*EXERCISE DESCRIPTION:*
Wherever a line in the data below holds "Delta", copy that line.

----- LISTED RECORDS -----

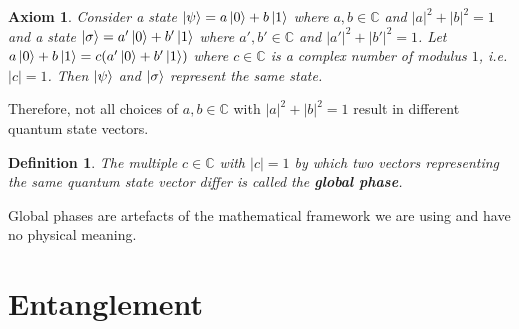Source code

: \documentclass[12pt,twoside,fleqn]{report}
\theoremstyle{thmstyle}
\newtheorem{defn}{Definition}[chapter]
\newtheorem{axiom}{Axiom}[chapter]
\begin{document}
\begin{samepage}
\begin{axiom}
Consider a state $\ket{\psi} = a \ket{0} + b \ket{1}$ where $a,b \in \mathbb{C}$ and $|a|^2 + |b|^2 = 1$ and a state $\ket{\sigma} = a' \ket{0} + b' \ket{1}$ where $a',b' \in \mathbb{C}$ and $|a'|^2 + |b'|^2 = 1$. Let $a \ket{0} + b \ket{1} = c (a' \ket{0} + b' \ket{1})$ where $c \in \mathbb{C}$ is a complex number of modulus $1$, i.e. $|c| = 1$. Then $\ket\psi$ and $\ket\sigma$ represent the same state.
\end{axiom}

Therefore, not all choices of $a, b \in \mathbb{C}$ with $|a|^2 + |b|^2 = 1$ result in different quantum state vectors. 
\begin{defn}
The multiple $c \in \mathbb{C}$ with $|c| = 1$ by which two vectors representing the same quantum state vector differ is called the \textbf{global phase}. 
\end{defn}
Global phases are artefacts of the mathematical framework we are using and have no physical meaning.
\end{samepage}



\pagebreak
\section{Entanglement}

\begin{comment}
x notation for tensor product of vectors
x Simple notation
x properties of tensor product of vectors
* orthonormal basis for tensor product space
* Inner product defined on space of tensor products of vectors
* Definition of tensor product of spaces -- Hilbert space
* Notation for tensor product of spaces
* Tensor product multiplication rules
* Principle of Entanglement
* Proof that most states are entangled
\end{comment}
\end{document}
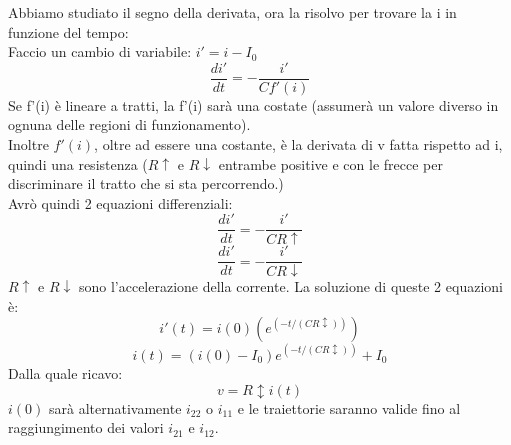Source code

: \documentclass{article}
\begin{document}
Abbiamo studiato il segno della derivata, ora la risolvo per trovare la i in funzione del tempo:\\
Faccio un cambio di variabile: $i'=i-I_{0}$\\
\begin{equation}
    \frac{di'}{dt}=-\frac{i'}{Cf'(i)}
\end{equation}
Se f'(i) è lineare a tratti, la f'(i) sarà una costate (assumerà un valore diverso in ognuna delle regioni di funzionamento).\\
Inoltre $f'(i)$, oltre ad essere una costante, è la derivata di v fatta rispetto ad i, quindi una resistenza ($R\uparrow$ e $R\downarrow$ entrambe positive e con le frecce per discriminare il tratto che si sta percorrendo.)\\
Avrò quindi 2 equazioni differenziali:
\begin{equation}
    \frac{di'}{dt}=-\frac{i'}{CR\uparrow}
\end{equation}
\begin{equation}
    \frac{di'}{dt}=-\frac{i'}{CR\downarrow}
\end{equation}
$R\uparrow$ e $R\downarrow$ sono l'accelerazione della corrente.
La soluzione di queste 2 equazioni è:
\begin{equation}
    i'(t)=i(0)(e^(-t/(CR\updownarrow)))
\end{equation}
\begin{equation}
    i(t)=(i(0)-I_{0})e^(-t/(CR\updownarrow))+I_{0}
\end{equation}
Dalla quale ricavo:
\begin{equation}
    v=R\updownarrow i(t)
\end{equation}
$i(0)$ sarà alternativamente $i_{22}$ o $i_{11}$ e le traiettorie saranno valide fino al raggiungimento dei valori $i_{21}$ e $i_{12}$.
\newpage
\end{document}
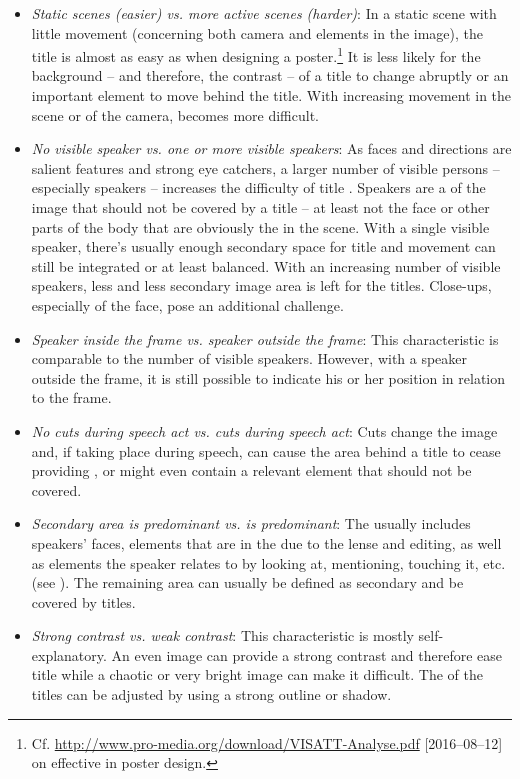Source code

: \begin{itemize}
\item \textit{Static scenes (easier) vs. more active scenes (harder)}: In a static scene with little movement (concerning both camera and elements in the image), the title  is almost as easy as when designing a poster.\footnote{Cf. \url{http://www.pro-media.org/download/VISATT-Analyse.pdf} [2016--08--12] on effective  in poster design.} It is less likely for the background – and therefore, the contrast – of a title to change abruptly or an important element to move behind the title. With increasing movement in the scene or of the camera,  becomes more difficult.
\item \textit{No visible speaker vs. one or more visible speakers}: As faces and  directions are salient features and strong eye catchers, a larger number of visible persons – especially speakers – increases the difficulty of title . Speakers are a  of the image that should not be covered by a title – at least not the face or other parts of the body that are obviously the  in the scene. With a single visible speaker, there’s usually enough secondary space for title  and movement can still be integrated or at least balanced. With an increasing number of visible speakers, less and less secondary image area is left for the titles. Close-ups, especially of the face, pose an additional challenge.
\item \textit{Speaker inside the frame vs. speaker outside the frame}: This characteristic is comparable to the number of visible speakers. However, with a speaker outside the frame, it is still possible to indicate his or her position in relation to the frame.
\item \textit{No cuts during speech act vs. cuts during speech act}: Cuts change the image and, if taking place during speech, can cause the area behind a title to cease providing , or might even contain a relevant element that should not be covered.
\item \textit{Secondary area is predominant vs.  is predominant}: The  usually includes speakers’ faces, elements that are in the  due to the lense and editing, as well as elements the speaker relates to by looking at, mentioning, touching it, etc. (see ). The remaining area can usually be defined as secondary and be covered by titles.
\item \textit{Strong contrast vs. weak contrast}: This characteristic is mostly self-explan\-a\-to\-ry. An even image can provide a strong contrast and therefore ease title  while a chaotic or very bright image can make it difficult. The  of the titles can be adjusted by using a strong outline or shadow.
\end{itemize}

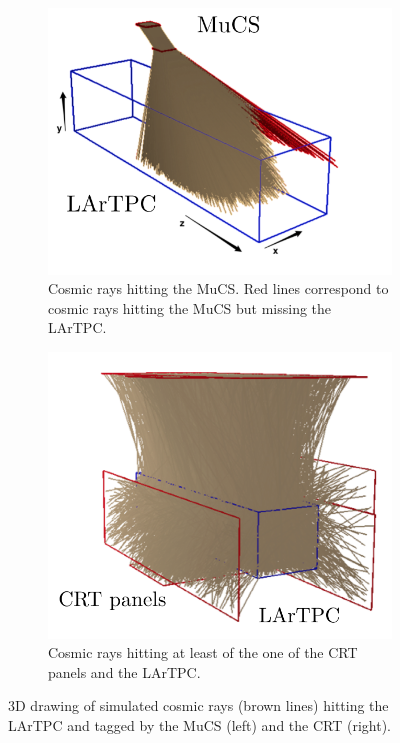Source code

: \begin{figure}[htbp]
\centering
  \begin{subfigure}{0.48\textwidth}
    \includegraphics[height=0.7\linewidth]{figures/mucs.png}
    \caption{Cosmic rays hitting the MuCS. Red lines correspond to cosmic rays hitting the MuCS but missing the LArTPC.}
  \end{subfigure}\hfill
  \begin{subfigure}{0.48\textwidth}
    \begin{center}
        \includegraphics[height=0.7\linewidth]{figures/crt_panels.png}
        \caption{Cosmic rays hitting at least of the one of the CRT panels and the LArTPC.}
    \end{center}
  \end{subfigure}
    \caption{3D drawing of simulated cosmic rays (brown lines) hitting the LArTPC and tagged by the MuCS (left) and the CRT (right).}\label{fig:mucs_crt}
\end{figure}

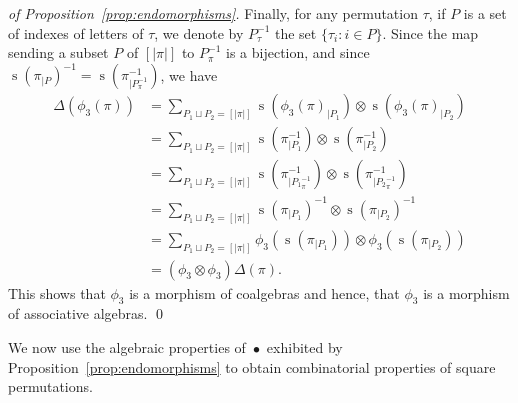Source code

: \documentclass[a4paper]{llncs}
\DeclareMathOperator{\STD}{\mathrm{s}}
\DeclareMathOperator{\SHUFFLE}{\bullet}
\begin{document}
\begin{proof}[of Proposition~\ref{prop:endomorphisms}]
    Finally, for any permutation $\tau$, if $P$ is a set of indexes of
    letters of $\tau$, we denote by $P_\tau^{-1}$ the set
    $\{\tau_i : i \in P\}$. Since the map sending a subset $P$ of
    $[|\pi|]$ to $P_\pi^{-1}$ is a bijection, and since
    $\STD\left(\pi_{|P}\right)^{-1} = \STD\left(\pi^{-1}_{|P_\pi^{-1}}\right)$,
    we have
    \begin{equation} \begin{split}
        \Delta(\phi_3(\pi))
        & = \sum_{P_1 \sqcup P_2 = [|\pi|]}
        \STD\left(\phi_3(\pi)_{|P_1}\right)
        \otimes \STD\left(\phi_3(\pi)_{|P_2}\right) \\
        & = \sum_{P_1 \sqcup P_2 = [|\pi|]}
        \STD\left(\pi^{-1}_{|P_1}\right)
        \otimes \STD\left(\pi^{-1}_{|P_2}\right) \\
        & = \sum_{P_1 \sqcup P_2 = [|\pi|]}
        \STD\left(\pi^{-1}_{|{P_1}_\pi^{-1}}\right)
        \otimes \STD\left(\pi^{-1}_{|{P_2}_\pi^{-1}}\right) \\
        & = \sum_{P_1 \sqcup P_2 = [|\pi|]}
        \STD\left(\pi_{|P_1}\right)^{-1}
        \otimes \STD\left(\pi_{|P_2}\right)^{-1} \\
        & = \sum_{P_1 \sqcup P_2 = [|\pi|]}
        \phi_3\left(\STD\left(\pi_{|P_1}\right)\right)
        \otimes \phi_3\left(\STD\left(\pi_{|P_2}\right)\right) \\
        & = (\phi_3 \otimes \phi_3) \Delta(\pi).
    \end{split} \end{equation}
    This shows that $\phi_3$ is a morphism of coalgebras and hence, that
    $\phi_3$ is a morphism of associative algebras.
    \qed
\end{proof}
\medskip

We now use the algebraic properties of $\SHUFFLE$ exhibited by
Proposition~\ref{prop:endomorphisms} to obtain combinatorial properties
of square permutations.
\medskip
\end{document}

-----

*RESULT FOR THIS EXERCISE:*
        \Delta(\phi_3(\pi))
        & = (\phi_3 \otimes \phi_3) \Delta(\pi).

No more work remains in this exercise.